Only three major chains - managed to pull out year-over-year increases for both March and April - Ross, (ROST) TJ Maxx (TJX), and Fred's (FRED). Three other retailers - Aeropostale (ARO), Buckle (BKE), and Walgreen (WAG) fared well in the year-over-year Marpril comparisons, despite their April losses. The Marpril results of Neiman Marcus, Saks (SKS) and Nordstrom (JWN) at first glance seemed to indicate a return to luxury, but their gains this year were on top of spectacular losses in Marpril, 2009, and therefore, not so impressive in the long-term.

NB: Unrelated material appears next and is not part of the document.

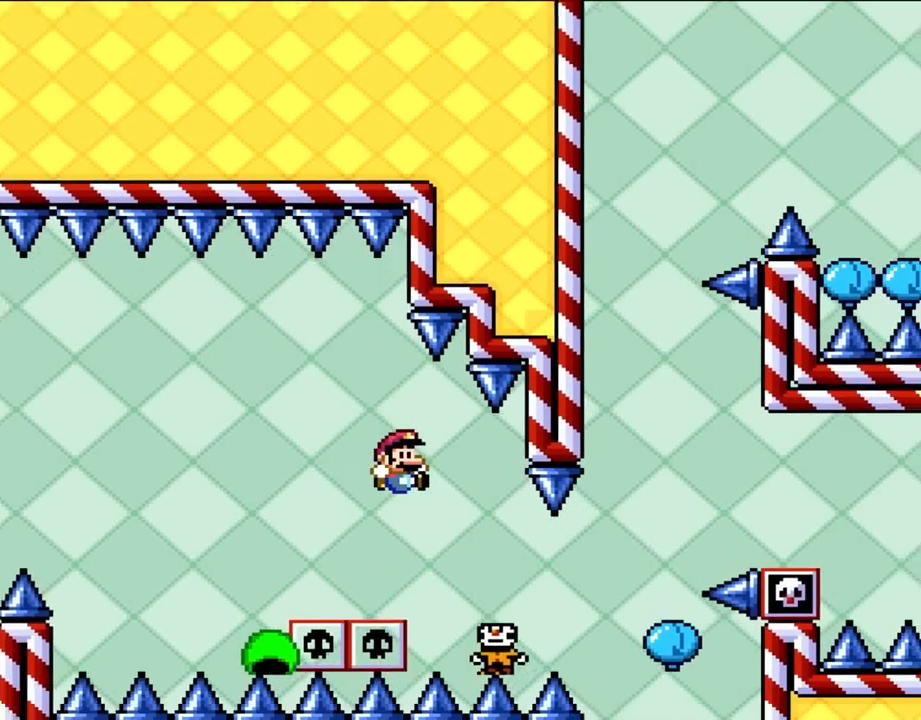
{"buttons": ["B", "Y", "DPAD_RIGHT"], "events": [[383, "B", "down"]]}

April wasn't so much a return to luxury as much as it was a slowdown of the mass exodus away from it.
Losses in April same store sales were expected this year since they were being compared to Easter April, 2009. But most retail industry experts seem to have forgotten that last year's Easter sales weren't all that positive. So when Abercrombie, Bon-Ton, Destination Maternity, Stage Stores, Stein Mart, Dillard's, Wet Seal, and JC Penney posted losses this April, they were on top of last year's April losses too. No gains that these eight companies accomplished in March outweighed their year-over-year double losses in April.

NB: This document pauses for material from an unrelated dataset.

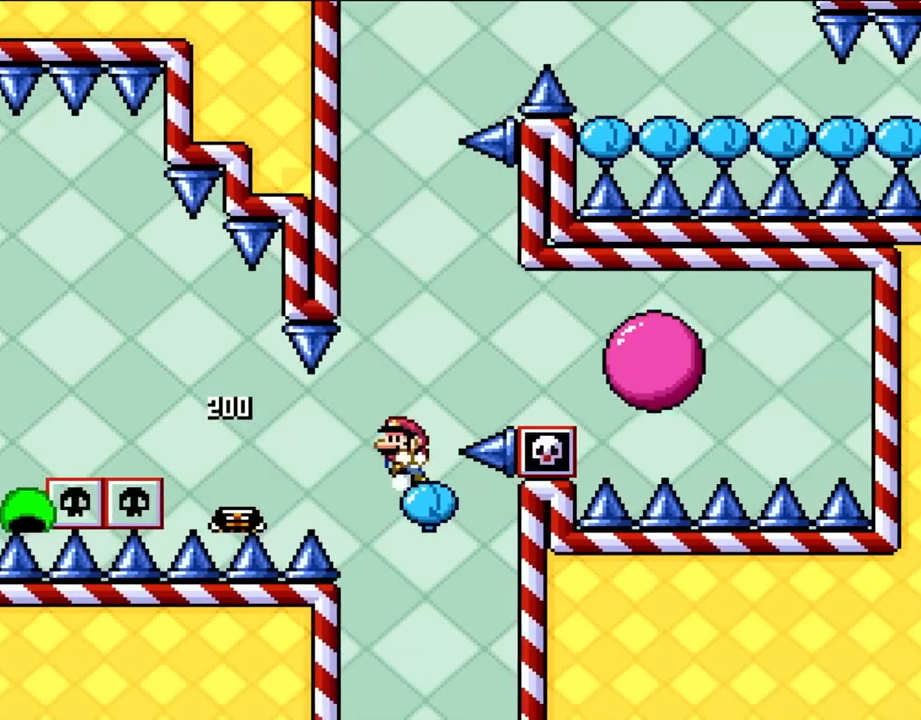
{"buttons": ["B", "Y", "DPAD_RIGHT"], "events": [[33, "B", "up"], [50, "DPAD_RIGHT", "up"], [83, "DPAD_LEFT", "down"], [267, "B", "down"], [300, "DPAD_LEFT", "up"], [433, "DPAD_RIGHT", "down"]]}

So the recovery euphoria in March was largely overoptimistic, if not grossly misleading. Not surprisingly this happens a lot with superficial analysis of short-term measurements.
It's difficult to believe that anyone could be looking at the numbers in the retail industry and not know that recovery is still mostly a result of good press, wishful thinking, and aggressive optimism. And while attitude is a driver in the retail economy, that which is built on a foundation of good press, wishful thinking, and aggressive optimism is ultimately not sustainable. We already built that kind of Ponzi economy and it collapsed. Do we need to do it again?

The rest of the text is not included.